--- ABOUT THIS EXERCISE ---
In the text below on immune organoids, rewrite the paragraph beginning "For many life-threatening global infectious diseases" as a shorter paragraph that keeps its main facts.
───── TEXT UNDER STUDY
Woodruff Faculty Fellow and Associate Professor
George W. Woodruff School of Mechanical Engineering
Wallace H. Coulter Department of Biomedical Engineering at Georgia Tech and Emory University School of Medicine
For many life-threatening global infectious diseases, effective vaccinations are still lacking. There are numerous challenges in understanding disease transmission, and pathology, and developing new vaccines, including a limited understanding of immune correlates of protection, identification of viable vaccine candidates, and off-target effects that must be evaluated in staged clinical trials. To generate these antibodies, B cells are activated by T cells to form germinal centers, which are sub-anatomical structures in the B cell follicles of lymph nodes. In germinal centers, B cells rapidly proliferate and mutate to form somatically mutated high-affinity antibody-secreting cells. In this talk, I will discuss my laboratory’s effort in developing murine and human ex vivo immune organoids using cells from individuals to generate antibody-secreting cells in a dish or as organ-on-chip against viral infections and antibiotic-resistant bacteria. I will subsequently describe designer bio-adhesive hydrogels and lymphatic-mimicking technologies for understanding the role of the lymphoid microenvironment in genetically diverse lymphomas and potential causes of drug resistance.
──────────
───── PROVIDED RECORDS
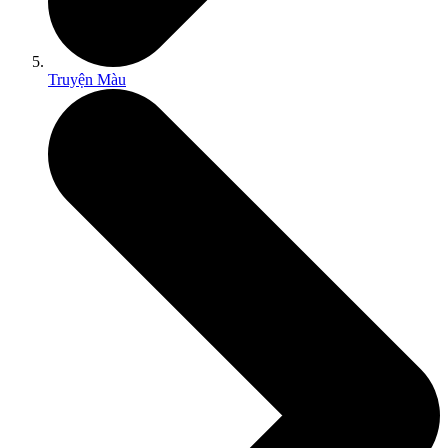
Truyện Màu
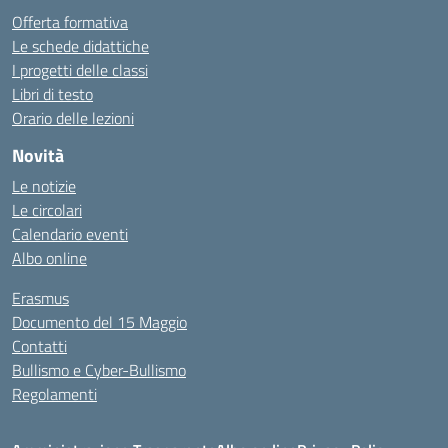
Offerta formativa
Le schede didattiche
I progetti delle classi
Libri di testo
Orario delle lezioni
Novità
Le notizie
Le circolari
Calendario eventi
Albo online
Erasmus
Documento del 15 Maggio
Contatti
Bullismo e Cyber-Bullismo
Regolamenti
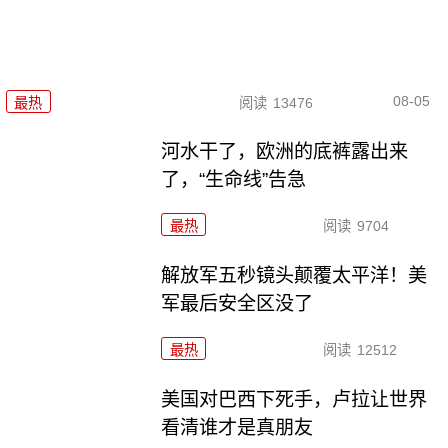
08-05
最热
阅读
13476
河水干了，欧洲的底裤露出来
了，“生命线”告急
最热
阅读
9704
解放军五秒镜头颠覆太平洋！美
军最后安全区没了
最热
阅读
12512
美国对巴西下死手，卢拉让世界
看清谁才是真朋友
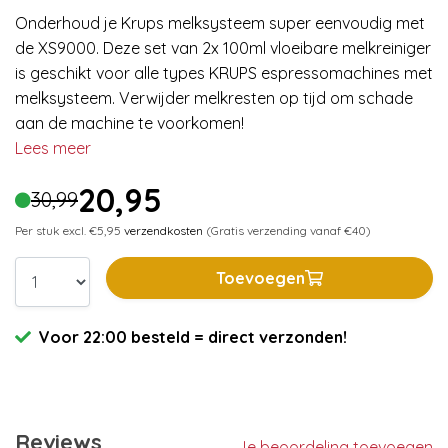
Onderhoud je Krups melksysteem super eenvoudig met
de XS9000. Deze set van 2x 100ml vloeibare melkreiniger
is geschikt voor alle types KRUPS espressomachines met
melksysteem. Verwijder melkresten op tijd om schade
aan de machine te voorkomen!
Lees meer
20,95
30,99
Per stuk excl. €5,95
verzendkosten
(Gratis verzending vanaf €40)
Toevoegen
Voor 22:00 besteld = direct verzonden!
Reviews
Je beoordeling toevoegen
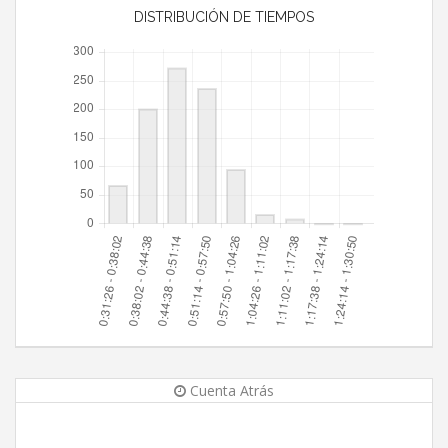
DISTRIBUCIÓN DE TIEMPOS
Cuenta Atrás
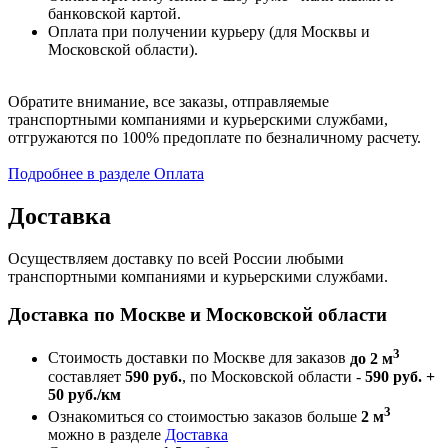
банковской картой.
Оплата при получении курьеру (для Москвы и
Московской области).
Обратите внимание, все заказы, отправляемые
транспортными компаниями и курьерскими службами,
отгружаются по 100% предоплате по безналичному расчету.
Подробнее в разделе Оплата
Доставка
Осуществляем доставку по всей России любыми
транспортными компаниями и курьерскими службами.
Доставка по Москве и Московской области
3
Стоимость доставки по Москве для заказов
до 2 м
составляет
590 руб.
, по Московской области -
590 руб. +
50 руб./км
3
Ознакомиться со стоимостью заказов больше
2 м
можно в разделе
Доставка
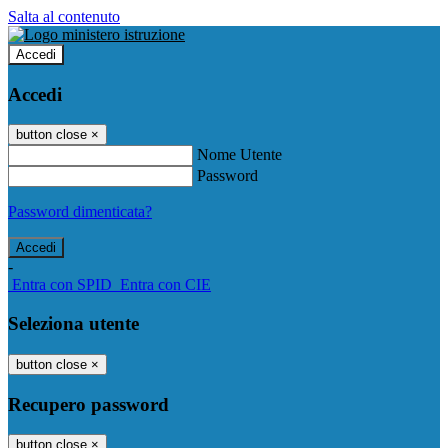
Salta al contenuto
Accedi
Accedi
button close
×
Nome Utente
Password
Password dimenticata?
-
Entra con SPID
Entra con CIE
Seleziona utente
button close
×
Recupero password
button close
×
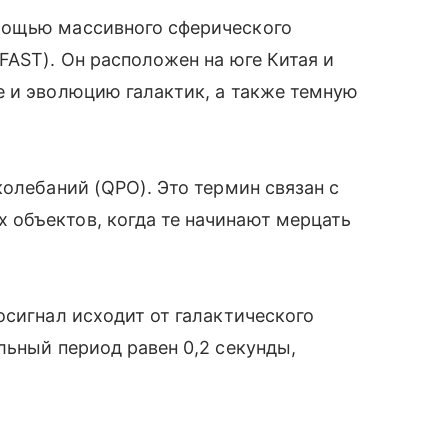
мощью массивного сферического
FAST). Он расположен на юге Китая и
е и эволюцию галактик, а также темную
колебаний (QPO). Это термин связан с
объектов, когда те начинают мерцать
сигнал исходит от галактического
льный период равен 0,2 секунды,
──────────
--- RESULT FOR THIS TASK ---
Effective vaccines are still lacking for many life-threatening global infectious diseases. Understanding transmission and pathology and developing vaccines is hard because immune correlates of protection are poorly understood, viable candidates must be identified, and off-target effects must be evaluated in staged clinical trials. Antibodies arise when T cells activate B cells to form germinal centers, sub-anatomical structures in lymph node B cell follicles, where B cells rapidly proliferate and mutate into high-affinity antibody-secreting cells. The talk covers the speaker's laboratory's work on murine and human ex vivo immune organoids. Built from individuals' cells, these produce antibody-secreting cells in a dish or as organ-on-chip against viral infections and antibiotic-resistant bacteria. It also covers designer bio-adhesive hydrogels and lymphatic-mimicking technologies for studying how the lymphoid microenvironment affects genetically diverse lymphomas and possible causes of drug resistance.